● **Problem to solve**
Only these lines of the data below are wanted: the one with "e per l'Occupazione", the one with "18.30-19.30", and any lines between them, each repeated exactly.

Saved data entries
►
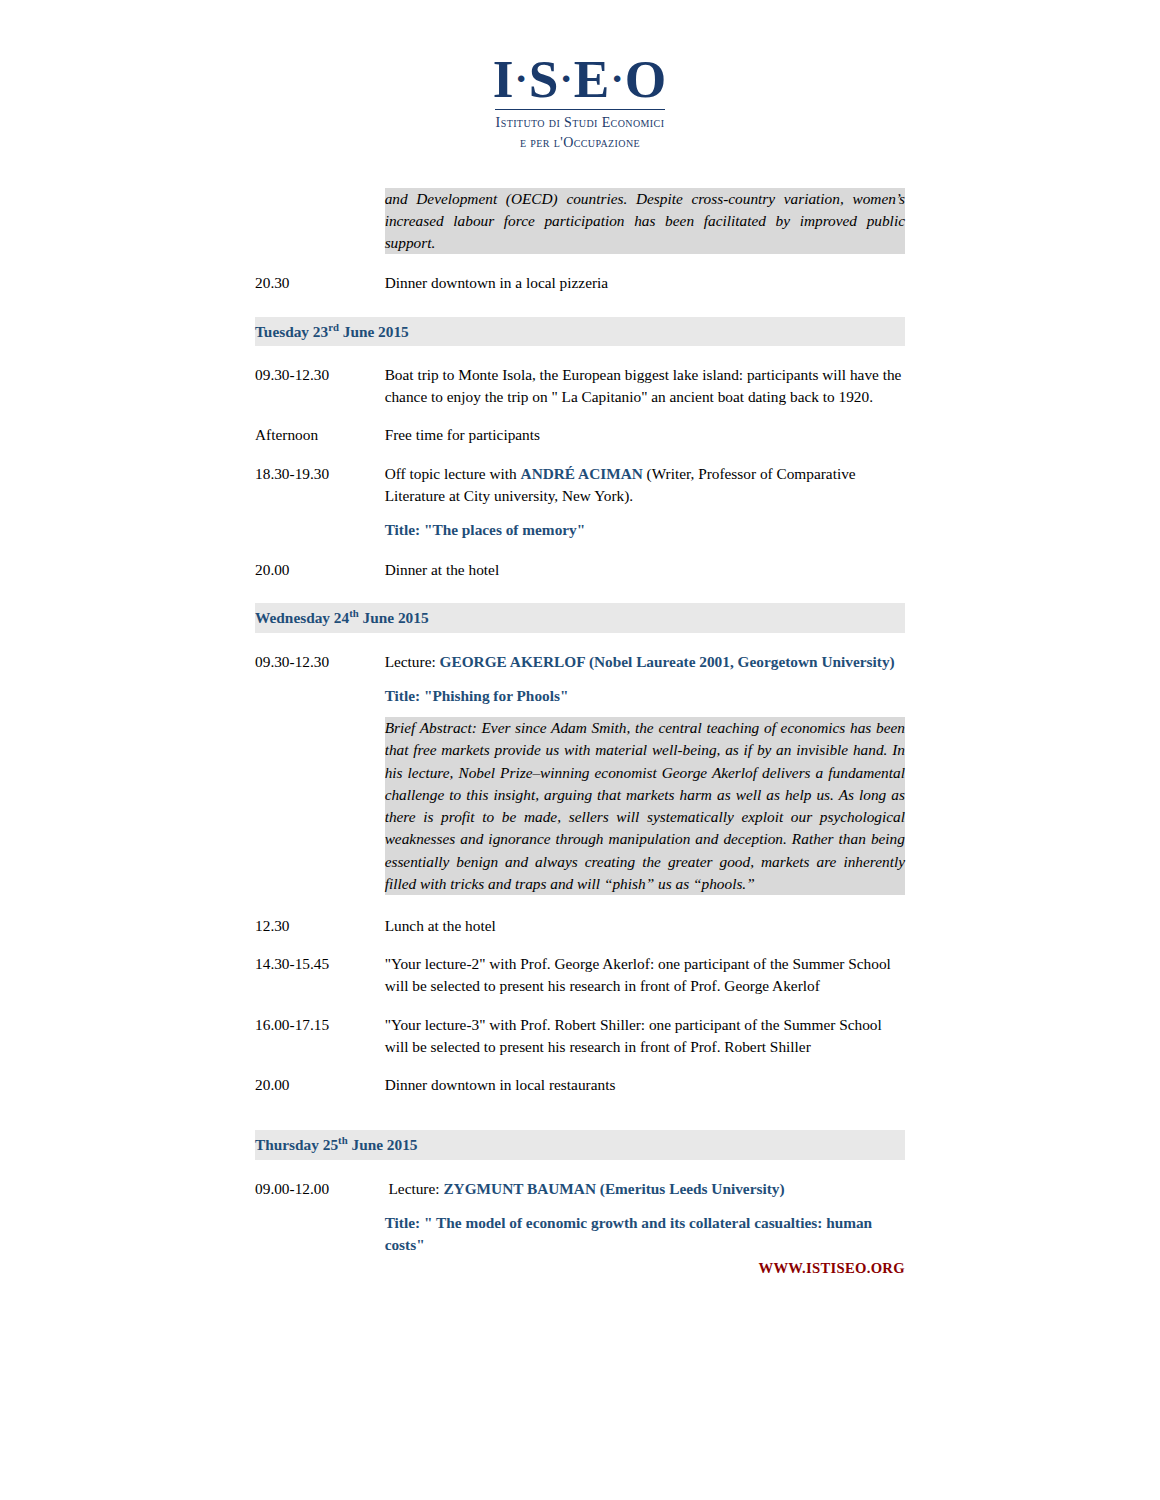I·S·E·O
Istituto di Studi Economici
e per l'Occupazione
and Development (OECD) countries. Despite cross-country variation, women’s increased labour force participation has been facilitated by improved public support.
20.30
Dinner downtown in a local pizzeria
Tuesday 23rd June 2015
09.30-12.30
Boat trip to Monte Isola, the European biggest lake island: participants will have the chance to enjoy the trip on " La Capitanio" an ancient boat dating back to 1920.
Afternoon
Free time for participants
18.30-19.30
Off topic lecture with ANDRÉ ACIMAN (Writer, Professor of Comparative Literature at City university, New York).
Title: "The places of memory"
20.00
Dinner at the hotel
Wednesday 24th June 2015
09.30-12.30
Lecture: GEORGE AKERLOF (Nobel Laureate 2001, Georgetown University)
Title: "Phishing for Phools"
Brief Abstract: Ever since Adam Smith, the central teaching of economics has been that free markets provide us with material well-being, as if by an invisible hand. In his lecture, Nobel Prize–winning economist George Akerlof delivers a fundamental challenge to this insight, arguing that markets harm as well as help us. As long as there is profit to be made, sellers will systematically exploit our psychological weaknesses and ignorance through manipulation and deception. Rather than being essentially benign and always creating the greater good, markets are inherently filled with tricks and traps and will “phish” us as “phools.”
12.30
Lunch at the hotel
14.30-15.45
"Your lecture-2" with Prof. George Akerlof: one participant of the Summer School will be selected to present his research in front of Prof. George Akerlof
16.00-17.15
"Your lecture-3" with Prof. Robert Shiller: one participant of the Summer School will be selected to present his research in front of Prof. Robert Shiller
20.00
Dinner downtown in local restaurants
Thursday 25th June 2015
09.00-12.00
Lecture: ZYGMUNT BAUMAN (Emeritus Leeds University)
Title: " The model of economic growth and its collateral casualties: human costs"
WWW.ISTISEO.ORG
◄
● **Expected answer**
e per l'Occupazione
and Development (OECD) countries. Despite cross-country variation, women’s increased labour force participation has been facilitated by improved public support.
20.30
Dinner downtown in a local pizzeria
Tuesday 23rd June 2015
09.30-12.30
Boat trip to Monte Isola, the European biggest lake island: participants will have the chance to enjoy the trip on " La Capitanio" an ancient boat dating back to 1920.
Afternoon
Free time for participants
18.30-19.30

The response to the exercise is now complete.